• **Task directions**:
In the bug report on deleted secrets, what did the comparison with the working cluster show about most of the deleted secrets?

• **Source extract**:
◆ ◆ ◆ ◆ ◆ ◆ ◆
Checking the logs, we could not find why the secrets were deleted.

On comparing with the working cluster, it seems that most of the deleted secrets are managed by "cluster-bootstrap".

What we are looking to know:
- why the secrets were deleted?
- as they are managed by cluster-bootstrap, what is the process to create all the lost secrets?
- is there any operator which should be resonsible to manage and create the secrets?


How reproducible:
Always

Steps to Reproduce:
1. delete the secret pull-secret or any other secret in openshift-config project

Actual results:
The secrets ere lost during upgrade and were not created automatically.

Expected results:
The secrets should be created automatically

Additional info:
- attaching the must-gather


Additional info:
I created the

Comment 2 Sudarshan Chaudhari 2020-11-06 01:17:37 UTC
Hello @Suresh

Is there any update on this?

Is there any way we can re-create the secrets created by openshift-installer while extracting the information from the cluster in current state?

Let me know if there is any additional information needed from Support or from Customer cluster, I will get it for investigation.

Comment 16 Suresh Kolichala 2021-04-15 01:48:13 UTC
Closing this BZ. Created an RFE for providing a way to recover when the signers are missing.

https://issues.redhat.com/browse/RFE-1790
◆ ◆ ◆ ◆ ◆ ◆ ◆
Rows from a collection

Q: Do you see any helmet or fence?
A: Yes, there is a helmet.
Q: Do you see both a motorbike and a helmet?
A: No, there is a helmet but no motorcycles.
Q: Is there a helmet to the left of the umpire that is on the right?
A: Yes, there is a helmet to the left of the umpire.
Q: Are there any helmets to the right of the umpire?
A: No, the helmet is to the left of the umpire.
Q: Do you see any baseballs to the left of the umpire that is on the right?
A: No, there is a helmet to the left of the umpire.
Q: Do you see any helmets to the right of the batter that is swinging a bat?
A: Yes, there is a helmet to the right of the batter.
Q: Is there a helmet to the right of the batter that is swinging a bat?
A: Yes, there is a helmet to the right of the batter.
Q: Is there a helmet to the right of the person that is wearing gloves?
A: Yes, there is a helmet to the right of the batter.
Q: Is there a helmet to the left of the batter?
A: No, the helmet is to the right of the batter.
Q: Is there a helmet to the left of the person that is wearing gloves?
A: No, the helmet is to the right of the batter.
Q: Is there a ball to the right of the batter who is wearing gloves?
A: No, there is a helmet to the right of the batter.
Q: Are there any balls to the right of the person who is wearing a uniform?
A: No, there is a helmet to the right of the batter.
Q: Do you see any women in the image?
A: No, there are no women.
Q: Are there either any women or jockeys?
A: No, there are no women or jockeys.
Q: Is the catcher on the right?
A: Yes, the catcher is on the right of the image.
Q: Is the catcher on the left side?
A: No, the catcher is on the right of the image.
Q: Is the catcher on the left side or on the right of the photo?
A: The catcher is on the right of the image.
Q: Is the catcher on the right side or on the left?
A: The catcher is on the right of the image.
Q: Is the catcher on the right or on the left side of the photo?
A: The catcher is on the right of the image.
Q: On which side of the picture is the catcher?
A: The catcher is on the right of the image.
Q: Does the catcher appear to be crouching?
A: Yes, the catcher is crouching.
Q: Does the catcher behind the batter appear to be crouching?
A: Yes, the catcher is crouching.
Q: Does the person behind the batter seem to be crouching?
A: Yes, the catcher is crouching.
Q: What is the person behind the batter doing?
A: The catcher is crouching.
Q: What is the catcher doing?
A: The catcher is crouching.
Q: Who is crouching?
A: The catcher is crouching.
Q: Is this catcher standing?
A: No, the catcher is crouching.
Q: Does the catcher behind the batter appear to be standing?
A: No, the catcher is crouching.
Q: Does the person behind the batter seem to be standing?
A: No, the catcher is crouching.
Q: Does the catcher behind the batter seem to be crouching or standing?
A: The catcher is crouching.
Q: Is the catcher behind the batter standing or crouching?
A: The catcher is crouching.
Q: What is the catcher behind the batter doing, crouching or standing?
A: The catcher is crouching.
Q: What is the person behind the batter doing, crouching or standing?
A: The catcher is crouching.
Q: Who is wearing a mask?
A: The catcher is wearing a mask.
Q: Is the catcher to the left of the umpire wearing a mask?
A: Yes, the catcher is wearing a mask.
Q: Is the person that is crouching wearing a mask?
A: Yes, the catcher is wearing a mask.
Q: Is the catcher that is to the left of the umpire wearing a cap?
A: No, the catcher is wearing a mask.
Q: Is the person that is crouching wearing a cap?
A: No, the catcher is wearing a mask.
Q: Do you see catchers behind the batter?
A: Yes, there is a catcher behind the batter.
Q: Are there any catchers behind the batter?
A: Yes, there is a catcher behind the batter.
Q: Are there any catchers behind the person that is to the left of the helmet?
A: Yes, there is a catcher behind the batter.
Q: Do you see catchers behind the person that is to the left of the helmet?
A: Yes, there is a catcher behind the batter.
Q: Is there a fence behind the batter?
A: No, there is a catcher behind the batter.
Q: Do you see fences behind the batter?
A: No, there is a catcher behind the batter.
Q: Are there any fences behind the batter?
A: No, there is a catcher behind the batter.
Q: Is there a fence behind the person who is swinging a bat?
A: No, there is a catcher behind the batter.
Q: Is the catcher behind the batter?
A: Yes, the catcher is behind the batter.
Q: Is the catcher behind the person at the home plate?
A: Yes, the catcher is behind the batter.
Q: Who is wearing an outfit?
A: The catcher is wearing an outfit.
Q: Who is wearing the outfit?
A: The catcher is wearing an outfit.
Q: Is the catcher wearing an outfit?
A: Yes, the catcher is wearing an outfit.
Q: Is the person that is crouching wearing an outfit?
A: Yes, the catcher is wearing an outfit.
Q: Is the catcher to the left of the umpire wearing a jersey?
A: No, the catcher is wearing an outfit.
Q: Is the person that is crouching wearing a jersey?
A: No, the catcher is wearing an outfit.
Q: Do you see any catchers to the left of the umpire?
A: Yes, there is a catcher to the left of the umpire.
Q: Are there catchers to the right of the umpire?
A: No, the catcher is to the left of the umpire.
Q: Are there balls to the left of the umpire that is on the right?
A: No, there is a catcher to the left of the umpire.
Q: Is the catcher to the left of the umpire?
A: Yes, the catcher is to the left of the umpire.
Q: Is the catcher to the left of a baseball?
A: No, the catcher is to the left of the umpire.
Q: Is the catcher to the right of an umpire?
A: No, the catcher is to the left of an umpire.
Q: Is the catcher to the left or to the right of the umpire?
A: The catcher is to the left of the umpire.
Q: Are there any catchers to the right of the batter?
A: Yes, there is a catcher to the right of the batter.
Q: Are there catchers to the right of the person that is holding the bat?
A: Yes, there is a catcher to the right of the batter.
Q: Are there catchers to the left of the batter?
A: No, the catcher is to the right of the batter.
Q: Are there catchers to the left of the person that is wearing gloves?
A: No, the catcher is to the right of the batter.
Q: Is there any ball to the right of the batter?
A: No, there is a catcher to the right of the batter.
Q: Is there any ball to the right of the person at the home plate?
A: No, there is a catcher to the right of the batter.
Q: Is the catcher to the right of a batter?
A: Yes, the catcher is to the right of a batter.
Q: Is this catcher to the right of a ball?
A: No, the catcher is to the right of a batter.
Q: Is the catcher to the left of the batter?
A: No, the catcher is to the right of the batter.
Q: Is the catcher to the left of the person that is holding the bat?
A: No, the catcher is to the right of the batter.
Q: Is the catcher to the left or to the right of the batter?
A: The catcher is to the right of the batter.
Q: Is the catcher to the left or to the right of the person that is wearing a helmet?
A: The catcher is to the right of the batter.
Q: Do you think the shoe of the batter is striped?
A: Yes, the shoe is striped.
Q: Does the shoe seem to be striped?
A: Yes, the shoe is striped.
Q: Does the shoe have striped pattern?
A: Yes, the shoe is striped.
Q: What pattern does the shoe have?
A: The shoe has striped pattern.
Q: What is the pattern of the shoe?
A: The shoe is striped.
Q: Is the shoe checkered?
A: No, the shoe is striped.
◆ ◆ ◆ ◆ ◆ ◆ ◆
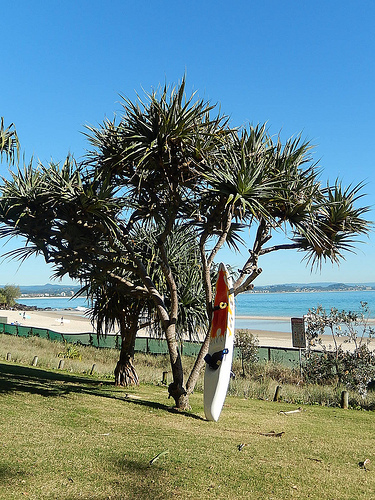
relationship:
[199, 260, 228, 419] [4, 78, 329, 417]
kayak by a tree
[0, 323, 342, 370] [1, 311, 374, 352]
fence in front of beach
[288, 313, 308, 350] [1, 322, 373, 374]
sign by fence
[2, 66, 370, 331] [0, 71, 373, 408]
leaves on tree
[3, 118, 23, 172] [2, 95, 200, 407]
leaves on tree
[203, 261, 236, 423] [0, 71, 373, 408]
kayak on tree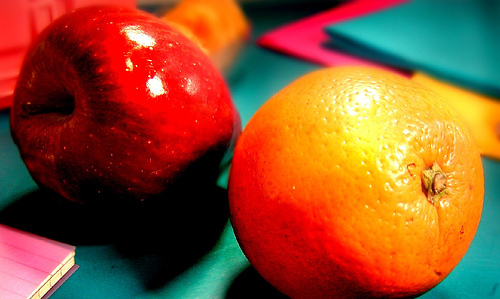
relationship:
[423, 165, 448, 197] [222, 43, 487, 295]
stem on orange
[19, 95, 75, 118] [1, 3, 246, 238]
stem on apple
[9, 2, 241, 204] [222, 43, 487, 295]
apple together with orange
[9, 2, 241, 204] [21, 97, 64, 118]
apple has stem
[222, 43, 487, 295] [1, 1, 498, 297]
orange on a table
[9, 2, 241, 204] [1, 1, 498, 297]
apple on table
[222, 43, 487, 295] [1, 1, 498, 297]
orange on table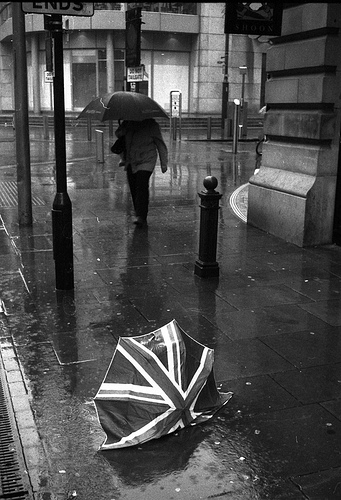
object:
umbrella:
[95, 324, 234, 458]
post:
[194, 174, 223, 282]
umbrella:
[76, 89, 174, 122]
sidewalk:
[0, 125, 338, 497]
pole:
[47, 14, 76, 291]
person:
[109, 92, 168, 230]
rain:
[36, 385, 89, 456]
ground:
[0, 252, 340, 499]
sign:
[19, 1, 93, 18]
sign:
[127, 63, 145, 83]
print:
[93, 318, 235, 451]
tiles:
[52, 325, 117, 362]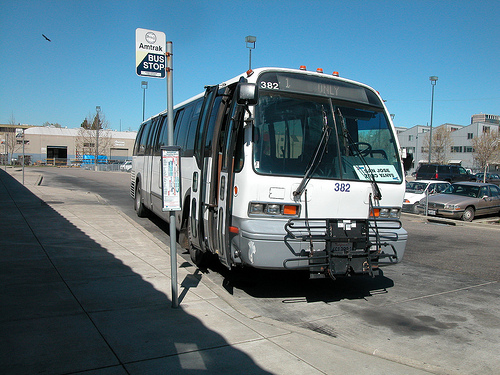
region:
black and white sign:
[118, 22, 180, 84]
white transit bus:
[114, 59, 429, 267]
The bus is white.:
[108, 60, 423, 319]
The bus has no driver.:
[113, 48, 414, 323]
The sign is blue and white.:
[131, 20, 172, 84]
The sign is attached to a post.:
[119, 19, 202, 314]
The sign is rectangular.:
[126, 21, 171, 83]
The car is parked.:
◆ ◆ ◆ ◆ ◆ ◆ ◆
• **Answer for the task**:
Most of them are managed by "cluster-bootstrap".